Write the next part of the article on the launch of the Loncar China BioPharma ETF, starting after its final sentence.

Provided text »
============
Loncar Investments has announced the launch of the Loncar China BioPharma ETF (CHNA US) on Nasdaq Exchange.
The fund tracks the Loncar China BioPharma Index, a niche index that covers equities of firms operating in China’s rapidly developing biopharmaceutical industry.
It has brought to market in partnership with white-label ETF platform Exchange Traded Concepts.
According to Loncar, the underlying strategy benefits from several tailwinds. These include reforms to the China National Drug Administration (CNDA) that are bringing the regulator up to global standards and rising standards of living putting innovative medicines within reach of more patients.
The firm also notes that the Chinese government has specifically targeted pharmaceuticals as an innovative industry to support through its “Made in China 2025” program.
“China aims to become a leader in global medicine,” said Brad Loncar, Chief Executive Officer of Loncar Investments. “Regulatory reform and a new rule allowing pre-revenue biotech companies to list on the Hong Kong Stock Exchange may signal a new era for innovative drug development in the region. We think this is an important trend in healthcare, as it has the potential to spur growth and benefit patients worldwide.”
“We are proud to deliver another cutting-edge, biotech-focused product to the market,” added J. Garrett Stevens, CEO of Exchange Traded Concepts. “China’s goal of moving its life sciences industry towards innovation is one of the most exciting themes within biotechnology, and the Loncar China BioPharma ETF gives investors a front row seat to this transformation.”
With a focus on innovators, the underlying reference index contains pharmaceutical companies, biotech companies, drug manufacturers, diagnostics companies, wholesalers, distributors, and service providers listed globally that play a strategic role in growing China’s drug industry.
It currently consists of 28 companies, 22 of which are listed on the Hong Kong Stock Exchange and six of which are listed on Nasdaq.
============
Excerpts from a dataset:
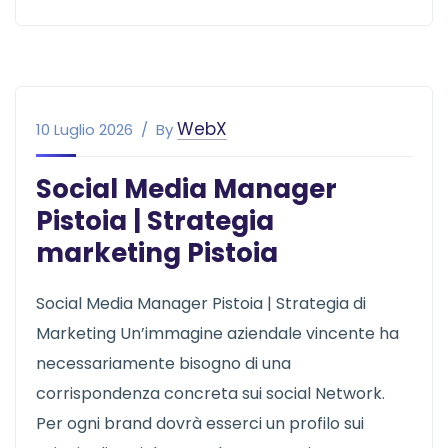
WebX
10 Luglio 2026
By
Social Media Manager
Pistoia | Strategia
marketing Pistoia
Social Media Manager Pistoia | Strategia di
Marketing Un’immagine aziendale vincente ha
necessariamente bisogno di una
corrispondenza concreta sui social Network.
Per ogni brand dovrà esserci un profilo sui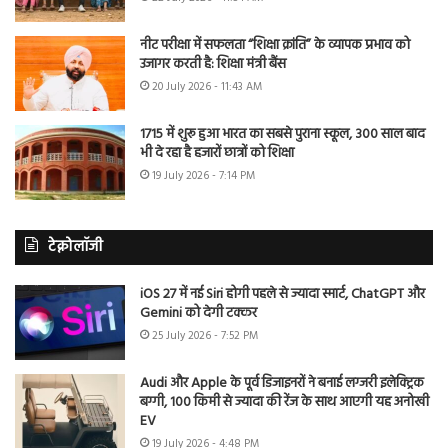
नीट परीक्षा में सफलता “शिक्षा क्रांति” के व्यापक प्रभाव को
उजागर करती है: शिक्षा मंत्री बैंस
20 July 2026 - 11:43 AM
1715 में शुरू हुआ भारत का सबसे पुराना स्कूल, 300 साल बाद
भी दे रहा है हजारों छात्रों को शिक्षा
19 July 2026 - 7:14 PM
टेक्नोलॉजी
iOS 27 में नई Siri होगी पहले से ज्यादा स्मार्ट, ChatGPT और
Gemini को देगी टक्कर
25 July 2026 - 7:52 PM
Audi और Apple के पूर्व डिजाइनरों ने बनाई लग्जरी इलेक्ट्रिक
बग्गी, 100 किमी से ज्यादा की रेंज के साथ आएगी यह अनोखी
EV
19 July 2026 - 4:48 PM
============
Task response »
The index uses a modified equal-weighting methodology which purports to capture both the significant potential of China’s overall biopharma industry and the entrepreneurial spirit of innovators transforming it today.
Companies with a market cap greater than $10 billion collectively account for approximately 45% of the total index weight; those between $1bn and $10bn make up around a third; and those under $1bn take the rest. Rebalancing and reconstitution occur on a semi-annual basis.
The fund comes with an expense ratio of 0.79%. Its closest competitor is perhaps the KraneShares MSCI All China Health Care Index ETF (KURE US) which has some $30 million in AUM and is slightly more expensive with an expense ratio of 0.82%. KURE targets the same theme as CHNA but invests in companies listed on HKEX and mainland China only.
CHNA is Loncar’s second ETF. Its first outing – the Loncar Cancer Immunotherapy ETF (CNCR US) – is also focused on the biotechnology sector. This fund tracks an equally weighted index that consists of US firms engaged in research and development of therapies that treat cancer through the body’s immune system. CNCR was launched in October 2015 and has an expense ratio of 0.79%. It has accumulated $55m in assets.